In this case, the smaller servers may as well treat the core servers as default parents, even using the no-query option, to reduce cache latency. If the head-office is unreachable it's quite likely that things may be unusable altogether (if, on the other hand, your regional offices have their own Internet lines, you can configure the cache as a normal parent: this way Squid will detect that the core servers are down, and try to go direct. If you each have your own Internet link, though, there may not be a reason to use a tree structure. You might want to look at the mesh section instead, which follows shortly.)
To avoid overloading one server, you can use the round-robin option on the cache_peer lines for each core server. This way, the load on each machine should be spread evenly.
Large hierarchies generally use either a tree structure, or they are true meshes. A true mesh considers all machines equal: there is no set of large root machines, mainly since they are almost all large machines. Multicast ICP and Cache digests allow large meshes to scale well, but some meshes have been around for a long time, and are only using vanilla ICP.
Cache digests seem to be the best for large mesh setups these days: they involve bulk data transfer, but as the average mesh size increases machines will have to be more and more powerful to deal with the number of queries coming in. Instead of trying to deal with so many small packets, it is almost certainly better to do a larger transfer every 10 minutes. This way, machines only have to check their local ram to see which machines have the object.
Pure multicast cache meshes are another alternative: unfortunately there are still many reply packets generated, but it still effectively halves the number of packets flung around the network.
Sometimes, a single server cannot handle the load required. DNS or CARP load balancing will allow you to split the load between two (or more) machines.
DNS load balancing is the simplest option: In your DNS file, you simply add two A records for the cache's hostname (you did use a hostname for the cache when you configured all those thousands of browsers like I told you, right?) The order that the DNS server returns the names in is continuously, randomly switched, and the client requesting the lookup will connect to a random server. These server machines can be setup to communicate with one-another as peers.

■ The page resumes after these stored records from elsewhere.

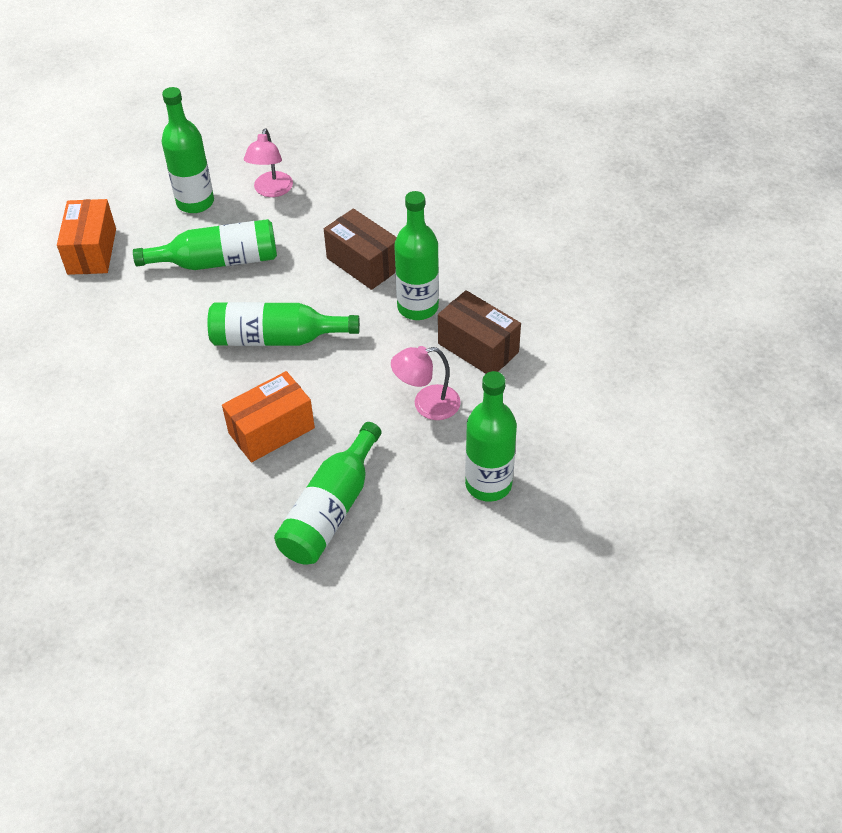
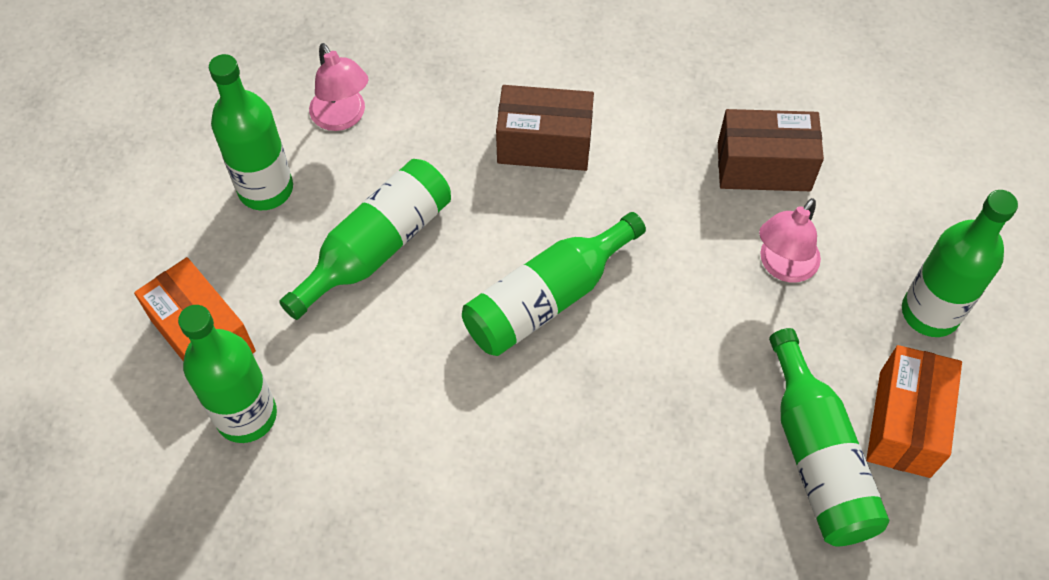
camera: 40 degrees left, 10 degrees up
(271, 430) = (660, 412): orange box -> orange box (904, 423)
(418, 307) = (656, 159): green bottle -> green bottle (246, 415)

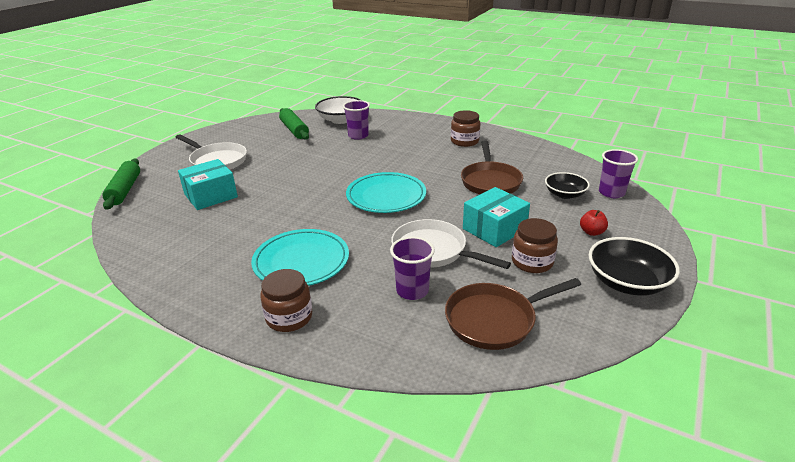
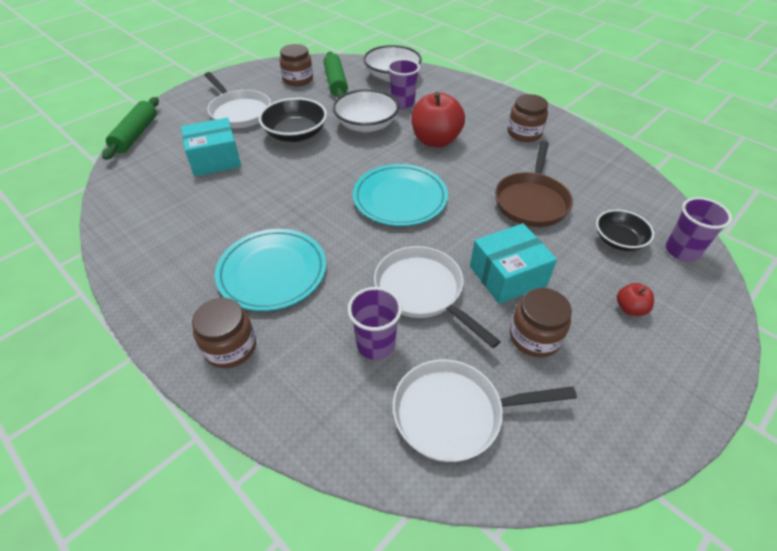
camera: 15 degrees right, 15 degrees up
(260, 132) = (298, 80): none -> brown jar
(334, 154) = (366, 125): none -> white bowl
(397, 155) = (435, 140): none -> red apple
(495, 320) = (454, 413): brown pan -> white pan
(627, 282) = (644, 400): black bowl -> black bowl (295, 134)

By using the proxy-only option, you reduce duplication of objects between the machines, saving disk space (and, hopefully, increasing your hit rate.)
There are other load-balancing options. If you have client caches accessing the overloaded server (rather than client pcs), you can configure Squid on these machines with the round-robin option on the cache_peer lines. You could also use the CARP (Cache Array Routing Protocol) to split the load unevenly (if you have one very powerful machine and two less powerful machines, you can use CARP to load the fast cache twice as much as the other machines).